Even as our understanding of childhood cancers is growing and mortality rates are declining, pharmaceutical companies are facing significant disincentives in pursuing new treatments. For one thing, the market for these drugs is relatively small. Childhood cancer is a rare disease—only about 15,000 cases are diagnosed in the U.S. per year. Because it’s so rare, and because drug pricing is such a sensitive subject lately, pharmaceutical companies have fewer economic incentives to invest in pediatric oncology drug development. 

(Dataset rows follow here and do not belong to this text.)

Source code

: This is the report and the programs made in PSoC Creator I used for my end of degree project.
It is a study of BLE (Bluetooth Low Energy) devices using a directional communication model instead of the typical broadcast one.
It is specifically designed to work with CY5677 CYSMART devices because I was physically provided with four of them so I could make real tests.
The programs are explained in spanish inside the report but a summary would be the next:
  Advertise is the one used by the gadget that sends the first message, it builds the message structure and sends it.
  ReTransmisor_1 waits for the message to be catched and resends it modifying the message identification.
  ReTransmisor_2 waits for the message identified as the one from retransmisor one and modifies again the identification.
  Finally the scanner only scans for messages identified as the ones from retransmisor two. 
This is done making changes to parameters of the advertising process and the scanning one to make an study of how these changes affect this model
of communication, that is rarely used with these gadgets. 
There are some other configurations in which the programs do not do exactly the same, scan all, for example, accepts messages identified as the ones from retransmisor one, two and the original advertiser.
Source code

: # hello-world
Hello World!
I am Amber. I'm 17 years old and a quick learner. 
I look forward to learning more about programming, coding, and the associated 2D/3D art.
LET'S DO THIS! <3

Another factor is the scientific challenges in pediatric oncology due to the smaller number of genetic mutations in children that can serve as drug targets. Moreover, the biology of an infant is very different from that of an adolescent, which differs still from that of a young adult, making drug development even more complex for children. Also, because drug candidates sometimes have toxic side effects, pharmaceutical companies are reluctant to include children in clinical trials until safety has first been established in adults. 

Finally, drug pricing remains a big obstacle. Lo and his co-authors—Sonya Das, an MIT undergraduate, Dr. Peter Adamson, Professor of Pediatrics and the Children’s Hospital of Philadelphia and Chair of Children’s Oncology Group, and Dr. Raphaël Rousseau, Chief Medical Officer at Gritstone Oncology—ran several simulations to evaluate the economic viability of a “multiple shots-on-goal” approach to therapeutic development in which many pediatric cancer projects are funded and developed simultaneously. The team found that a purely private-sector-funded portfolio of early-stage (Phase 1) projects produced expected returns ranging from −24.2% to 10.2%, depending on pricing assumptions, with the 10.2% figure requiring a $1 million price tag per course of treatment for each approved drug. 

To make pediatric cancer drug development economically attractive for pharmaceutical companies, prices would need to range from several hundred thousand dollars to over a million dollars. “When lives are at stake, such lofty prices may seem like price gouging even though such prices may be justified from a cost-effectiveness perspective,” says Lo. “The political ramifications could be immense, so the issue is treated like a third rail— no one wants to touch it.” 

To make progress in fighting these deadly childhood diseases, the study’s authors argue that a new way of funding pediatric drug development is needed. In further simulations involving philanthropic support, government guarantees, and portfolios of assets that include both late- and early-stage assets, the study reported expected returns ranging from –5.6% to 22.5%. “In the public/private partnership simulation, the private sector does the heavy lifting, but the so-called ‘Valley of Death’—the process of taking preclinical research through to Phase 1 clinical trials, where the financial risk is greatest—is taken on by government and charitable groups,” says Lo. “Philanthropic support helps pay for the R&D in the early stages and the government guarantee reduces the downside risk of investment at a reasonably low cost to taxpayers. This is the kind of collaborative approach that’s needed to make pediatric cancer drug development attractive to investors and the private sector.” 

To encourage other researchers and practitioners to experiment with and extend their analysis, the authors published the full details of the simulations in the supplementary materials that accompany the article. The team also made all of their computer code open- source and freely available. 

“Our hope is that government agencies, policymakers, philanthropists, drug companies, and investors will be motivated to action by our findings,” he says. “Treating childhood cancer is a nonpartisan issue, and under the right financing and business structures, we can do well by doing good.”